Carlotta Sadino: storia italiana di gesti discreti e miracoli che si rinnovano

Guest post a cura di Valerio Sordilli | Blog: Una certa idea di estetica

Possono volerci dei giorni. O anche intere settimane. A volte il solo stimare in anticipo un tempo sottrae bellezza a un gesto che muta a ogni rinnovo, e a ogni rinnovo rinasce immutato. Carlotta Sadino possiede quel gesto. E lo cura. E lo affina. E lo trasmette, ogni giorno, nel suo scrigno odoroso affacciato sul Lago Maggiore.

Uno dice cappellaia e s’immagina a corredo come una qualche buffa inclinazione dell’anima, ma non c’è ombra di follia nello sguardo di Carlotta. Al massimo il bagliore di chi vive al lume di piccoli riti preziosi che si perpetuano nel tempo.

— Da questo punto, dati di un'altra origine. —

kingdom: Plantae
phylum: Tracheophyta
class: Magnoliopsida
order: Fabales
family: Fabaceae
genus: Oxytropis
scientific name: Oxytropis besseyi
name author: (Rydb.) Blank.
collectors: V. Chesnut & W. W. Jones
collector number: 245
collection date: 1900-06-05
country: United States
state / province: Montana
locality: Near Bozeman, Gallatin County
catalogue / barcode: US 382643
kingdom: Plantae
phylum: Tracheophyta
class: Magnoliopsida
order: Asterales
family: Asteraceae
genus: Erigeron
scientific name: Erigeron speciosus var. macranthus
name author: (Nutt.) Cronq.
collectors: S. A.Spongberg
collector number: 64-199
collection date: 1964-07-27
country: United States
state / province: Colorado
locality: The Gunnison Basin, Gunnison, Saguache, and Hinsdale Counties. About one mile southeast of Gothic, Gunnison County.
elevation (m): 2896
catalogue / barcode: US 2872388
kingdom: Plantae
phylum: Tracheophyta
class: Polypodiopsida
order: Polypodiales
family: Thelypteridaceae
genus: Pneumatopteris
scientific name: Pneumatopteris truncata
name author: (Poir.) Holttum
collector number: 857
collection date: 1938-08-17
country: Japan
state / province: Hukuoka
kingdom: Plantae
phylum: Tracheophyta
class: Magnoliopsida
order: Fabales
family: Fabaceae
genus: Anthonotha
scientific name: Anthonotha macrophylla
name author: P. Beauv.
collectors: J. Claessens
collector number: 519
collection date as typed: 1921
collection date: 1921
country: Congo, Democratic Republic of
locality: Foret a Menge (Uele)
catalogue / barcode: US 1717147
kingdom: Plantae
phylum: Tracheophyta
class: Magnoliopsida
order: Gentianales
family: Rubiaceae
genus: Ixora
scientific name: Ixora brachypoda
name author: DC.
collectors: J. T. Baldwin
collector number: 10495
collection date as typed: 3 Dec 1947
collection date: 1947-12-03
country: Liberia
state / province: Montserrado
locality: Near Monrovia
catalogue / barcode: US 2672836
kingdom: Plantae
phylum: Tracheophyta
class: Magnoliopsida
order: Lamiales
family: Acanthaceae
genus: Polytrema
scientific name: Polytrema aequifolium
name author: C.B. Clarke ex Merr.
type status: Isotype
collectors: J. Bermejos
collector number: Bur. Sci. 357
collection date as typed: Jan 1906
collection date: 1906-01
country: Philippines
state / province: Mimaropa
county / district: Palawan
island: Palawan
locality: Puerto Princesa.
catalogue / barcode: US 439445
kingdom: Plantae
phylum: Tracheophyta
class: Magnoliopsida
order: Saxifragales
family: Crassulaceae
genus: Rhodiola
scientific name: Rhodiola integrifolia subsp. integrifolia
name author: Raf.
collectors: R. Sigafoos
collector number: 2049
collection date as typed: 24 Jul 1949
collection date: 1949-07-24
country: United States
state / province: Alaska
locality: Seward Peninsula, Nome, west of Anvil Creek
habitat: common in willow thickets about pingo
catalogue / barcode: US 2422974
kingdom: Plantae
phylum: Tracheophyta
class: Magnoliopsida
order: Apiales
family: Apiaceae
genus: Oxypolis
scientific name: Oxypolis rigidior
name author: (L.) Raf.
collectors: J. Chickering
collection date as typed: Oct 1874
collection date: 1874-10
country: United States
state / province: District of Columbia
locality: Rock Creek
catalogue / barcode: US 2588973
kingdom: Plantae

Anni, nel suo caso. Come quelli che le sono occorsi per capire quale fosse il suo posto, girare un po’ e conoscere qualche altro scherzo di terra nel mondo da coltivare a immaginazione – Milano, e poi Londra – prima di rimettersi in marcia, zaino in spalla, verso casa. Il percorso indipendente di Carlotta si è fermato infatti dove era partito, tra i selciati muschiati dell’antico borgo di Pallanza, una manciata di anime nel comune di Verbania, dietro una grande parete di vetro che impreziosisce il piccolo cortile interno ricavato nel palazzotto di famiglia.

E’ lì che Carlotta diventa la cappellaia.
Fuori, è solo una ragazza gentile.

Ma dove genio, materia ed esperienza si danno convegno, da anni, sotto gli occhi onnivori di Carlotta, in quell’atelier che è casa e mondo insieme, alla luce gloriosa di una passione inesauribile, lì dentro, ogni giorno, si consuma il miracolo silenzioso del vero artigianato italiano.

Italian Stories, progetto interessantissimo di promozione turistica nato sotto la promessa di scovare miracoli come quello di Carlotta e portarli alla luce, lo ha giustamente già inserito nella lista delle sue esperienze.

C’è chi sostiene che i cappelli di Carlotta “la cappellaia di Pallanza” abbiano un’anima. E che quest’anima sia intrisa del profumo e della luce di quei posti, oltre che del calore degli occhi che per un tempo imprecisabile le restano poggiati addosso.

Deve essere così. Ma in ogni caso, prima ancora di occupare uno spazio e avere una propria dimensione definita, quei cappelli hanno assorbito tempo, che vale a ognuno di loro una storia. Una storia esclusiva, che vive e si rinnova nell’incanto di un gesto discreto, irripetibile e prezioso e del racconto che ne viene fatto.